Posted on August 26, 2010 at 9:34 pm

Comment by Marco

Hmmmmm. Interesting. I’ve been trying to think about various factors (admittedly no study involved) as to why youth crime, and violence among youths is increasing.

Part of what I have been assuming is the breakdown in family. So many failed relationships lead to single parent families. I also personally believe that parents do not discipline their children anymore.

Just 2 to 3 decades ago, children would fear their fathers and mothers. Whether it was due to a spanking or some other form of discipline.

When I attend calls regarding “out of control kids”, the parents constantly state “I just don’t know what to do.”

I see increasing youth crimes, particularly violent ones when I am at work.

Perhaps spanking isn’t the answer.

But sending them to their room without dinner doesn’t seem to be working either…

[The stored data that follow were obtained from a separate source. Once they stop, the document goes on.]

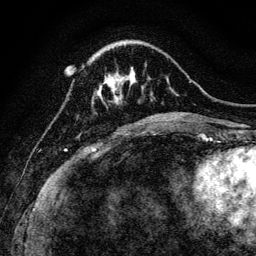
Breast MRI, one axial slice; slice 32 of 128 in the series (ordered by position); cropped to one breast; dynamic contrast-enhanced series, time point 2 of 6 at this slice position (early post-contrast); 3 T; TE 4.7 ms, TR 9 ms; 1.2 mm slice thickness; 256 × 256 image matrix, field of view 160 × 160 mm. Female patient.
Outlined on this slice (semi-automatically segmented with operator editing):
- enhancing-tissue mask used for the functional tumour volume (all voxels passing the contrast-enhancement thresholds inside the analysis volume; usually the tumour): box from (x=105, y=73) to (x=120, y=100) px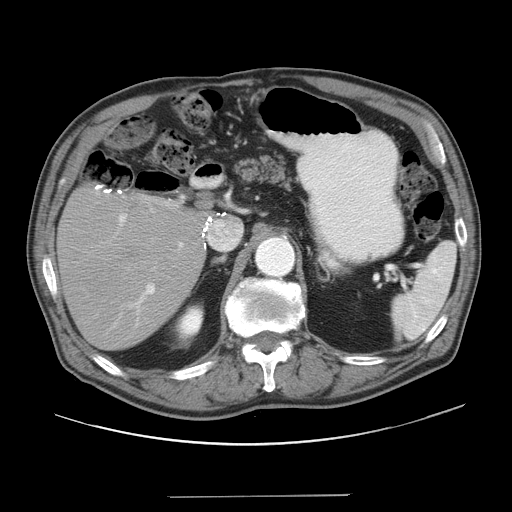
Contrast-enhanced abdominal CT, one axial slice. Reconstruction kernel STANDARD. 120 kVp. Intravenous contrast given. Soft-tissue window (W 400 / L 40 HU). 5 mm slice thickness. 512 × 512 image matrix, field of view 420 × 420 mm. From the clinical record (not read from this slice): patient: male, age 67 years at operation; diagnosis: colorectal cancer liver metastases, imaged before liver resection; multiple liver metastases: no; largest metastasis: 5.2 cm; disease in both lobes: no.
Annotated regions visible in this slice (manually delineated by an expert):
- liver: box from (x=59, y=190) to (x=205, y=350) px
- planned liver remnant (the part of the liver to remain after resection): (x=60, y=190)–(x=204, y=350)
- portal vein (with intrahepatic branches): (x=106, y=203)–(x=184, y=334)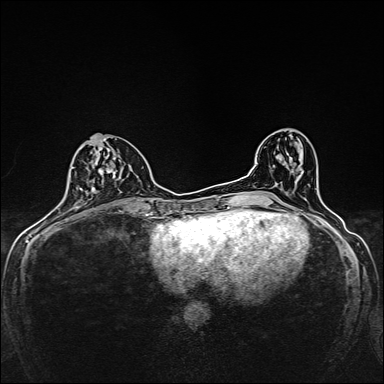
Breast MRI, one axial slice; position 66 of 160 along the scan axis; dynamic contrast-enhanced series, time point 2 of 7 at this slice position (early post-contrast); 1.5 T; TE 2.4 ms, TR 5.2 ms; 384 × 384 image matrix. Female patient.
Annotated regions visible in this slice (semi-automatic segmentation, software-assisted and operator-edited):
- enhancing-tissue mask used for the functional tumour volume (all voxels passing the contrast-enhancement thresholds inside the analysis volume; usually the tumour): bounding box <74,136,134,193> (left, top, right, bottom; pixels)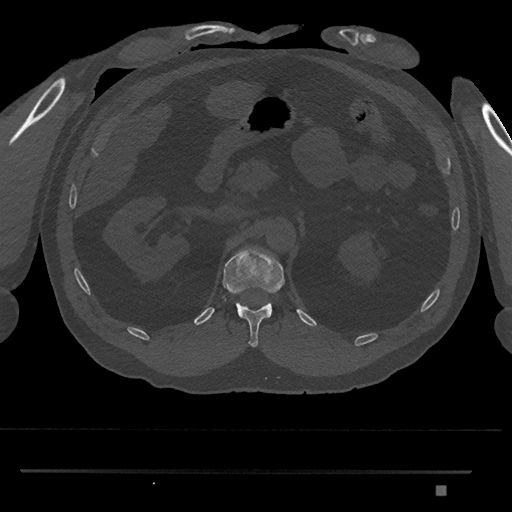
CT including the spine, one axial slice; slice 873 of 1134 in the series (ordered by position); bone window (W 1800 / L 400 HU); 0.5 mm slice thickness; 512 × 512 image matrix, field of view 429 × 429 mm. Patient: male, 65 years. Case-level facts recorded for this patient, not image findings: primary cancer: prostate.
Annotated regions visible in this slice (semi-automatic segmentation, software-assisted and operator-edited):
- T12 vertebra: bounding box (x1, y1, x2, y2) in pixels: (222, 250, 285, 347)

Posted on August 30, 2010 at 8:34 am

Comment by safety training canada

This is a very interesting post, and I definitely understand your concern for helping. In other words, this study is strong evidence that corporal punishment causes children to become more aggressive and misbehave more in the long run. The study controlled the variables that could also contribute to children having aggressive behavior to help make sure it was the spanking that was causing the aggressive behavior.That’s not to say that any parent who has ever spanked a child was being abusive; they may have genuinely believed it was in the child’s best interest. Rather, I’m saying that parents who are actually abusive could pretend that they were like those parents who actually thought spanking was an effective way to get a child to behave in the long run. But they can’t pretend that anymore once all parents are made aware of the fact that spanking is a counterproductive parenting technique. Thanks for sharing.